* _YOUR TASK_
All that should come back is the lines of the data below from the one containing "ring pip: (355, 504)" to the one containing "pinky dip: (164, 187)", inclusive, exactly as they stand.

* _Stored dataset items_
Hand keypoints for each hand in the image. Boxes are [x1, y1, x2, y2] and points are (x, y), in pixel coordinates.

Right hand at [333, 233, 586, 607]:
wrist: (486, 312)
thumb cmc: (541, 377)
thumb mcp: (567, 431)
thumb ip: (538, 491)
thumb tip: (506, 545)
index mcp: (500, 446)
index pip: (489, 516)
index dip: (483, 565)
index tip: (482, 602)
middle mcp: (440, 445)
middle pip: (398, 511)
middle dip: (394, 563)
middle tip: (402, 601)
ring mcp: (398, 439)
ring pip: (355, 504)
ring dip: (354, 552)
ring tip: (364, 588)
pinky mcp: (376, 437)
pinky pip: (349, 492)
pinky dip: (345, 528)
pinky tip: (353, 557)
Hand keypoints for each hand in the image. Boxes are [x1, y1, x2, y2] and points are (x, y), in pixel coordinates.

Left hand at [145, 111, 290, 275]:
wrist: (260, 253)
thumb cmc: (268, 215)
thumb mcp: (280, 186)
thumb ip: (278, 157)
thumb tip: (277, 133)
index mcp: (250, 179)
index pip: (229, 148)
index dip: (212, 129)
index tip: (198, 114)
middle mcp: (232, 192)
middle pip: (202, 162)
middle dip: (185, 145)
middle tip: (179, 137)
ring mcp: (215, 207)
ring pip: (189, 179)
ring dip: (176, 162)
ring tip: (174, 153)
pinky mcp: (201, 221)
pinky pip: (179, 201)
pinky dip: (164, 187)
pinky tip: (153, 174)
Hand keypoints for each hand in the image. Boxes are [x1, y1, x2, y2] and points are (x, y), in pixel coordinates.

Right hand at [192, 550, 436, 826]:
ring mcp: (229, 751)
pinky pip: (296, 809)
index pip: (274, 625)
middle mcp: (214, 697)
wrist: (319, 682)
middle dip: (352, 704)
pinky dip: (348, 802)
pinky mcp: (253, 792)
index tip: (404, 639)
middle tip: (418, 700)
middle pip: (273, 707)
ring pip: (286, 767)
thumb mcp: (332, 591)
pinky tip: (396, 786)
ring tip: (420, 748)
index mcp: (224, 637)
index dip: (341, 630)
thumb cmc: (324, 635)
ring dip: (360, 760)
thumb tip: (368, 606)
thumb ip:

* _TASK SOLUTION_
ring pip: (355, 504)
ring dip: (354, 552)
ring tip: (364, 588)
pinky mcp: (376, 437)
pinky pip: (349, 492)
pinky dip: (345, 528)
pinky tip: (353, 557)
Hand keypoints for each hand in the image. Boxes are [x1, y1, x2, y2] and points are (x, y), in pixel coordinates.

Left hand at [145, 111, 290, 275]:
wrist: (260, 253)
thumb cmc: (268, 215)
thumb mcp: (280, 186)
thumb ip: (278, 157)
thumb tip: (277, 133)
index mcp: (250, 179)
index pip: (229, 148)
index dip: (212, 129)
index tip: (198, 114)
middle mcp: (232, 192)
middle pip: (202, 162)
middle dip: (185, 145)
middle tip: (179, 137)
ring mcp: (215, 207)
ring pip: (189, 179)
ring dip: (176, 162)
ring tip: (174, 153)
pinky mcp: (201, 221)
pinky pip: (179, 201)
pinky dip: (164, 187)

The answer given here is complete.